We’ve been studying the challenge of education for nearly a decade, and can say with certainty that old models for no longer viable.
A traditional brick-and-mortar approach assumes thousands of hours in one location, and enough like-minded students to justify program costs. If it is PROFESSIONAL training, it should have the capability to connect graduates with potential employment and industry in-roads.
Population density for this model is hard to come by in the U.S. (outside of manufacturing regions).
Inevitably, these programs descend into open workshop, largely serving the local hobbyist.
If we can’t train the way we used to, what other options do we have?
The answer is that we watch what’s working.
Or rather, WHO is working.
In the last decade, incoming professionals have been informally demonstrating the very models we need.
- Maximized available online training resources
- Sought hands-on instruction to refine their skills, often traveling long distances to do so.
- Entered the job market early, generally through self-employment, in order to gain the practical experience that is CRITICAL to fluency.

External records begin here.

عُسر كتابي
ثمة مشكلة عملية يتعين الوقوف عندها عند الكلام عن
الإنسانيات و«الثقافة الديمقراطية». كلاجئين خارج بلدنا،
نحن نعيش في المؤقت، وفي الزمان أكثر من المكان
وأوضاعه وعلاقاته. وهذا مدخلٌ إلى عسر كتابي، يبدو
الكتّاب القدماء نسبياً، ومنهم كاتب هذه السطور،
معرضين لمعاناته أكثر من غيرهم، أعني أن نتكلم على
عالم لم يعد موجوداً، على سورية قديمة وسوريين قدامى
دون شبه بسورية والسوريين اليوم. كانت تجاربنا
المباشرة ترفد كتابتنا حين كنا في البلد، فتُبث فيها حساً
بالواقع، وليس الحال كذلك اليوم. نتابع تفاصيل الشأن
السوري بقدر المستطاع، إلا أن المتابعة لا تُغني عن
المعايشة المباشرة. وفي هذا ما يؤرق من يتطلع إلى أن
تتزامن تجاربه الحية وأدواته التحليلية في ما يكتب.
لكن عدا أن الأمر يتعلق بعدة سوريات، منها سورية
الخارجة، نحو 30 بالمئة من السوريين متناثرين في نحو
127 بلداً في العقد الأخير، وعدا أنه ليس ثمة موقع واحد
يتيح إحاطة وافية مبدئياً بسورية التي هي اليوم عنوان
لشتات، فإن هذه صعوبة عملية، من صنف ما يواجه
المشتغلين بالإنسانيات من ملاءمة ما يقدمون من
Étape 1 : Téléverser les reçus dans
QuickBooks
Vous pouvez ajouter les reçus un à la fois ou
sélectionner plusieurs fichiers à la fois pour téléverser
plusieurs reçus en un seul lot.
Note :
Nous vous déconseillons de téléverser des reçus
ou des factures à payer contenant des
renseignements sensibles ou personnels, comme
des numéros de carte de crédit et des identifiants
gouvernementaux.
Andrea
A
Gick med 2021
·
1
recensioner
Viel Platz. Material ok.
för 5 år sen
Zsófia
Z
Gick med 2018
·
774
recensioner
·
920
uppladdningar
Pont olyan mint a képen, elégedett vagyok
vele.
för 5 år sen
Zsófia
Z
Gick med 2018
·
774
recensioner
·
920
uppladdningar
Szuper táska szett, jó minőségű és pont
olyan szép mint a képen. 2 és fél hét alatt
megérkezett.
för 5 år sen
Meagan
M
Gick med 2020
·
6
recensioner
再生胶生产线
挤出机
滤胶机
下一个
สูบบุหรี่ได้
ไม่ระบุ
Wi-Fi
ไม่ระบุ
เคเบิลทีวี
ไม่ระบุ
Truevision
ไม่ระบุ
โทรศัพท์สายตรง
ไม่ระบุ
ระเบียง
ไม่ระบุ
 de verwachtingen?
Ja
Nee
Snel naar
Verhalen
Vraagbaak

- Begun to build the professional connections and communities they need to truly thrive.
- Established elegantly designed small businesses that find and meet modern market needs.
We’ve based on training philosophies on observations of what is currently working. Of WHO is currently working.
Modern professional upholstery training must be:
- With lack of widespread access to physical classrooms, online training must be the central feature in any modern training model
Flipped and Low Residency
- The value in hands-on education is still relevant, but these opportunities are limited and expensive. It must be designed with the assumption that students won’t get much of it. Live workshops come AFTER skill introduction and independent practice.
- The journey from beginner to master is VERY long. Well-designed instruction must give students scaffolding to move intentionally in stages towards full proficiency.
Reflective of the Modern Market
- We cannot train students for a job market that no longer exists. We must prepare them, and design education for, work that can financially sustain them.
Willing to Acknowledge and Communicate ALL employment requirements
- Skills training is only one piece of the picture. We must be able to point out where students need experience, a peer group, a marketing strategy. If we can support them in finding those things, all the better. But we absolutely cannot ignore them.
We believe in the continued relevance of upholstery as a skilled trade. And we believe in the potential of modern professional students and business owners.
It is our hope that the models we are currently developing will find practical use with individual students, and also translate into classrooms and workrooms. We also hope, in the future, to expand access to live training to more locations across the country.